Gerakan Paderi menentang perbuatan-perbuatan yang marak waktu itu di masyarakat Minang, seperti perjudian, penyabungan ayam, penggunaan madat (opium), minuman keras, tembakau, sirih, juga aspek hukum adat matriarkat mengenai warisan dan umumnya pelaksanaan longgar kewajiban ritual formal agama Islam.
Perang ini dipicu oleh perpecahan antara kaum Paderi pimpinan Datuk Bandaro dan Kaum Adat pimpinan Datuk Sati. Pihak Belanda kemudian membantu kaum adat menindas kaum Padri.
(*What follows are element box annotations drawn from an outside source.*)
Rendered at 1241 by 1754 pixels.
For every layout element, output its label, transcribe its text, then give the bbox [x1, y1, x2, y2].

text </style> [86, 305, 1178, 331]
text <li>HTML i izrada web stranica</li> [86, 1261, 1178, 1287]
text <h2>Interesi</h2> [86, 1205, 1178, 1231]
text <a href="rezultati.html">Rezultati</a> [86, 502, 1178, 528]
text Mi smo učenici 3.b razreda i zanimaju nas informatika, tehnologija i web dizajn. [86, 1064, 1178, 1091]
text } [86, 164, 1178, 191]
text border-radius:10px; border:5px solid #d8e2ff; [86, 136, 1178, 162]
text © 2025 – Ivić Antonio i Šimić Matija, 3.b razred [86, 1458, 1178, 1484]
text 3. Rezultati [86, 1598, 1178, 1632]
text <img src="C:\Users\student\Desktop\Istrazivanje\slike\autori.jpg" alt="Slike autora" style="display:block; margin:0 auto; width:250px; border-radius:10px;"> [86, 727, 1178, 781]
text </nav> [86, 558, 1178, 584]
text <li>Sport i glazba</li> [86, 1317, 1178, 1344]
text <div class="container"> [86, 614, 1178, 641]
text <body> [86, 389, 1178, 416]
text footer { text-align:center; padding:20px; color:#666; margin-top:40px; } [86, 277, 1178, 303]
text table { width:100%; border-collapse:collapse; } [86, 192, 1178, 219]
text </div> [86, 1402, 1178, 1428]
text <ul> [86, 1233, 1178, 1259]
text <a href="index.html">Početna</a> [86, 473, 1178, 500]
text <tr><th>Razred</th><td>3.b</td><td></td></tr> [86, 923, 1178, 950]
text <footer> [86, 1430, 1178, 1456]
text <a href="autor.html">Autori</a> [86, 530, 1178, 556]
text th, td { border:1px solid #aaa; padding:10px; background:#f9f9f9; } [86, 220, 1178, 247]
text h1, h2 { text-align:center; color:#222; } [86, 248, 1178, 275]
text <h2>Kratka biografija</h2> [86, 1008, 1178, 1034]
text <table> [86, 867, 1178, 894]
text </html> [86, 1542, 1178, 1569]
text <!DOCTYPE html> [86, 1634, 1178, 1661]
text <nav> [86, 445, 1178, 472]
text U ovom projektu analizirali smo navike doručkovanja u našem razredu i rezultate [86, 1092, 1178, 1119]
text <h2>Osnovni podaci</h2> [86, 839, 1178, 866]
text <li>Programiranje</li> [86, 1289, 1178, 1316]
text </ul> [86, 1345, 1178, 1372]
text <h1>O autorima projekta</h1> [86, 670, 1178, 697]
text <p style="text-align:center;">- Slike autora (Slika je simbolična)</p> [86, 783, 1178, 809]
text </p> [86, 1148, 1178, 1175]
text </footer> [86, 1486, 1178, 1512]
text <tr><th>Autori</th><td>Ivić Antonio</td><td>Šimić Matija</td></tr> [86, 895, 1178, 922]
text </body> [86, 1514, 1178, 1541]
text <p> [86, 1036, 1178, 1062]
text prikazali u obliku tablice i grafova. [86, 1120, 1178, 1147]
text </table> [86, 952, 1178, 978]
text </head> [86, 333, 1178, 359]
Datuk Bandaro kemudian diganti Tuanku Imam Bonjol.
Perang melawan Belanda baru berhenti tahun 1838 setelah seluruh bumi Minang ditawan oleh Belanda dan setahun sebelumnya, 1837, Imam Bonjol ditangkap.
Meskipun secara resmi Perang Paderi berakhir pada tahun kejatuhan benteng Bonjol, tetapi benteng terakhir Paderi, Dalu-Dalu, di bawah pimpinan…

Biografi Ahmad Yani

Jenderal TNI Anumerta AChmad Yani (Purworejo, 19 Juni 1922]]-Lubang Buaya, Jakarta, 1 Oktober 1965) adalah seorang pahlawan nasional Indonesia. Pendidikan formal diawalinya di HIS (setingkat Sekolah Dasar) Bogor, yang diselesaikannya pada tahun 1935. Kemudian ia melanjutkan sekolahnya ke MULO (setingkat Sekolah Menegah Pertama) kelas B Afd. Bogor. Dari sana ia tamat pada tahun 1938, selanjutnya ia masuk ke AMS (setingkat Sekolah Menengah Umum) bagian B Afd. Jakarta. Sekolah ini dijalaninya hanya sampai kelas dua, sehubungan dengan adanya milisi yang diumumkan oleh Pemerintah Hindia Belanda.


Achmad Yani kemudian mengikuti pendidikan militer pada Dinas Topografi Militer di Malang dan secara lebih intensif di Bogor. Dari sana ia mengawali karir militernya dengan pangkat Sersan. Kemudian setelah tahun 1942 yakni setelah pendudukan Jepang di Indonesia, ia juga mengikuti pendidikan Heiho di Magelang dan selanjutnya masuk tentara Pembela Tanah Air (PETA) di Bogor.